DOCUMENT PASSAGE =
★ ★ ★ ★

It was through her interest in music ministry that she met David Haas, when she was 14 years old.
Haas was then, and remains to this day, one of the best-known contemporary Catholic composers, having written such contemporary standards as “Glory to God,” “You are Mine,” “We are Called,” and “Blest are They,” among others.
In 2002, Sidney was selected to attend a well-known music ministry camp in St. Paul, Minnesota called Music Ministry Alive (MMA). The weeklong camp brought in around 150 participants from around the country and featured workshops, peer groups, and a concert at the end of week, which Haas headlined.
“It was very clear that this was [Haas’] program,” Sidney said.
“He was not absent in any way— he was present for as many rehearsals as was possible, he would drop in when we were in workshops or peer groups, at the end of the evenings when we would do our evening check-ins he was around, he was seated with people during mealtimes,” she recalled.
At the same time, Sidney observed that Haas was a physical person. She emphasized that physical touching she observed throughout the camp did not appear to be criminal, but in hindsight certainly was problematic.
“There was a lot of touching, putting his hands on your shoulders, hugs— things that weren’t exactly criminal but were, looking back, notable, and what we [now] know to be grooming patterns,” she said.
A few years later, at age 19, Sidney attended the Los Angeles Religious Education Congress (LAREC) in Anaheim, California. Haas was there, and after he gave a workshop, the two struck up a conversation.
Sidney said Haas asked about her life, and whether her job was compensating her fairly. At the time, Sidney was struggling financially. Haas hinted that he might want to offer her some help, she told CNA, and asked to meet with her later. So Sidney agreed to meet him outside the convention center after dinnertime.

★ ★ ★ ★

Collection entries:
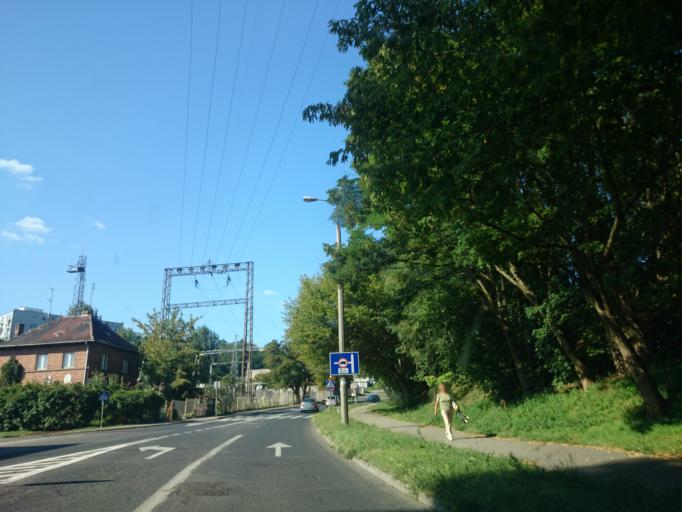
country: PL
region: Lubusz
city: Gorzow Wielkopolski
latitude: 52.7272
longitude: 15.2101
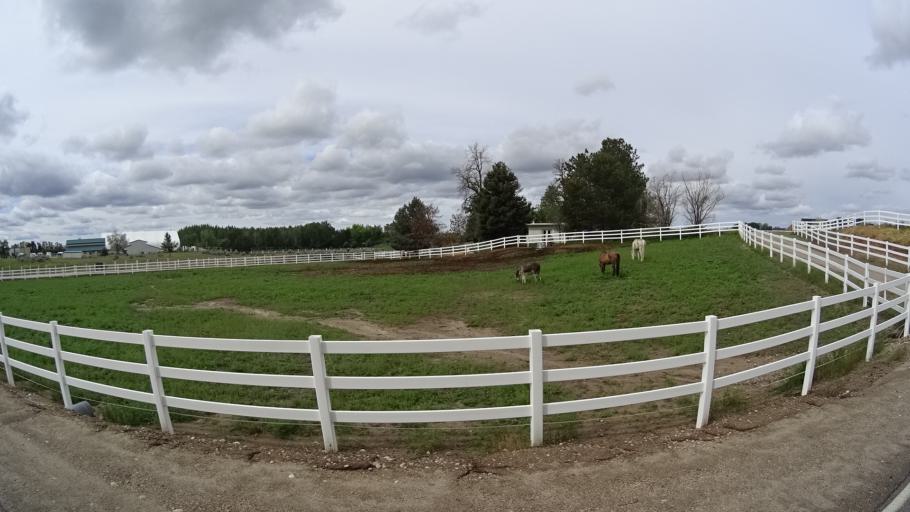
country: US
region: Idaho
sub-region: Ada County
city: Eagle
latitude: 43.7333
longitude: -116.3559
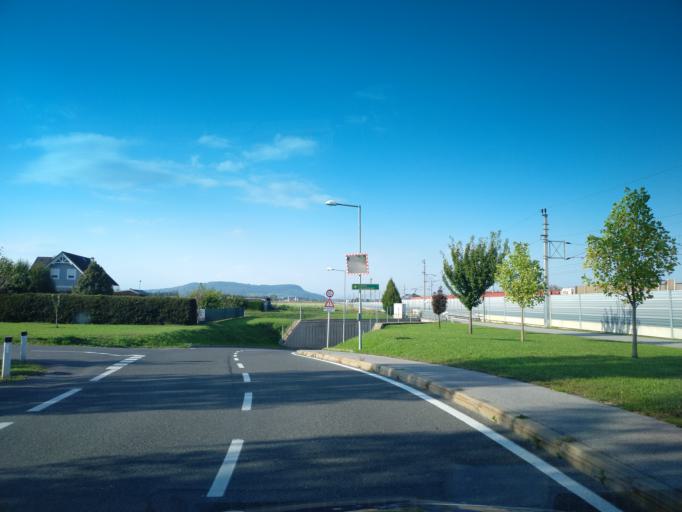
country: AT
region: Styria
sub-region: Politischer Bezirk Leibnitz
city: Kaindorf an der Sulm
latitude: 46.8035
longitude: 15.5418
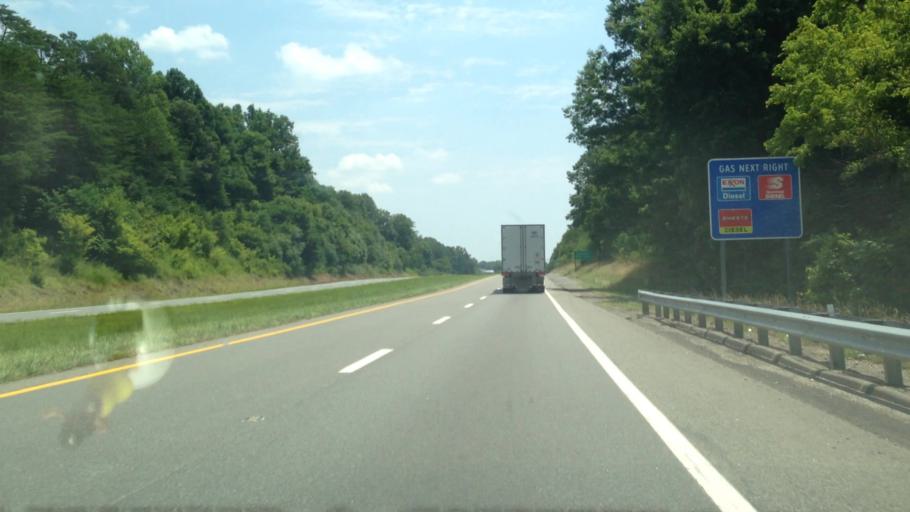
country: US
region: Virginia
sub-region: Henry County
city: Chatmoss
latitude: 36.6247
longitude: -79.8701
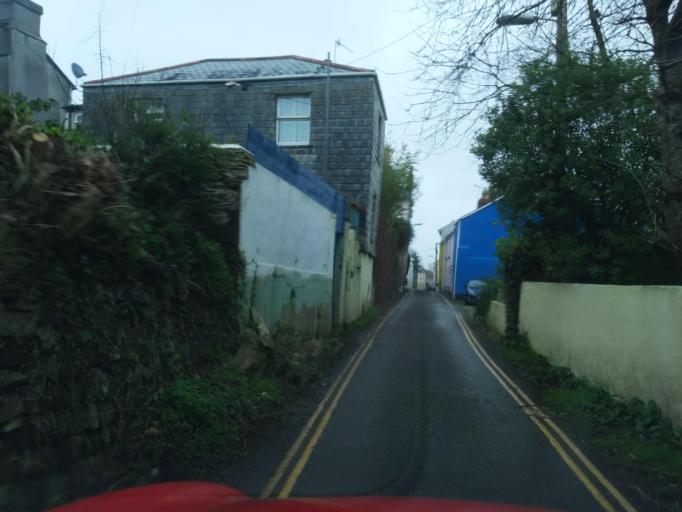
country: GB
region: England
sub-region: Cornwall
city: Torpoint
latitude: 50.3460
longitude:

★ ★ ★ ★

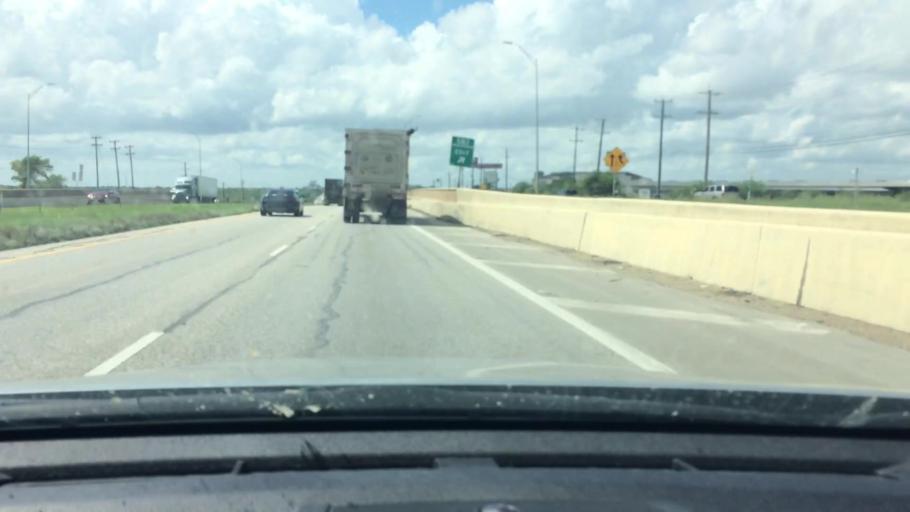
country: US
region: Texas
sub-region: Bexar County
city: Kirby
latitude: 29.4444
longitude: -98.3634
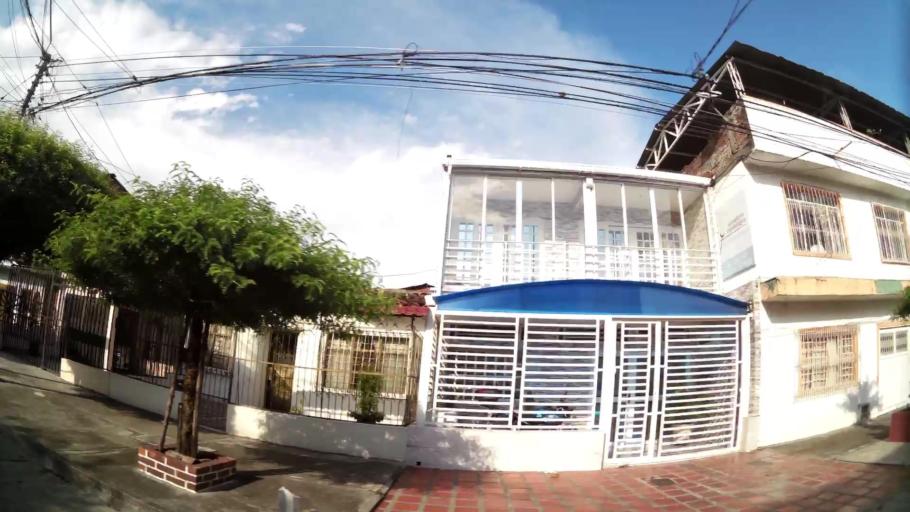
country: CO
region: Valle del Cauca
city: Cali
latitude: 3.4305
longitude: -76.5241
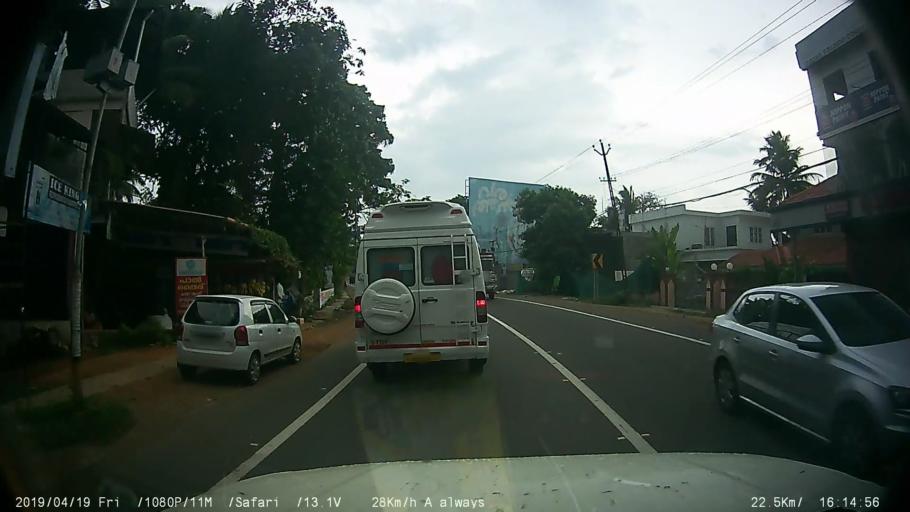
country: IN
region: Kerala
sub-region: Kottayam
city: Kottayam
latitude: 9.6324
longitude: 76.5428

★ ★ ★ ★

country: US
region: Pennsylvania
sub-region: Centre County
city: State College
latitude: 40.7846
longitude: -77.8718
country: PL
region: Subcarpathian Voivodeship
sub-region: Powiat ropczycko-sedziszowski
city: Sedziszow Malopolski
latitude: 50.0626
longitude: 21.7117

★ ★ ★ ★

WHAT NEEDS TO BE DONE =
Quote the passage about Sidney and David Haas from "A few years" up to and including "center after dinnertime.". The listing plays no part in what needs to be done here.

REPLY TO THE TASK =
A few years later, at age 19, Sidney attended the Los Angeles Religious Education Congress (LAREC) in Anaheim, California. Haas was there, and after he gave a workshop, the two struck up a conversation.
Sidney said Haas asked about her life, and whether her job was compensating her fairly. At the time, Sidney was struggling financially. Haas hinted that he might want to offer her some help, she told CNA, and asked to meet with her later. So Sidney agreed to meet him outside the convention center after dinnertime.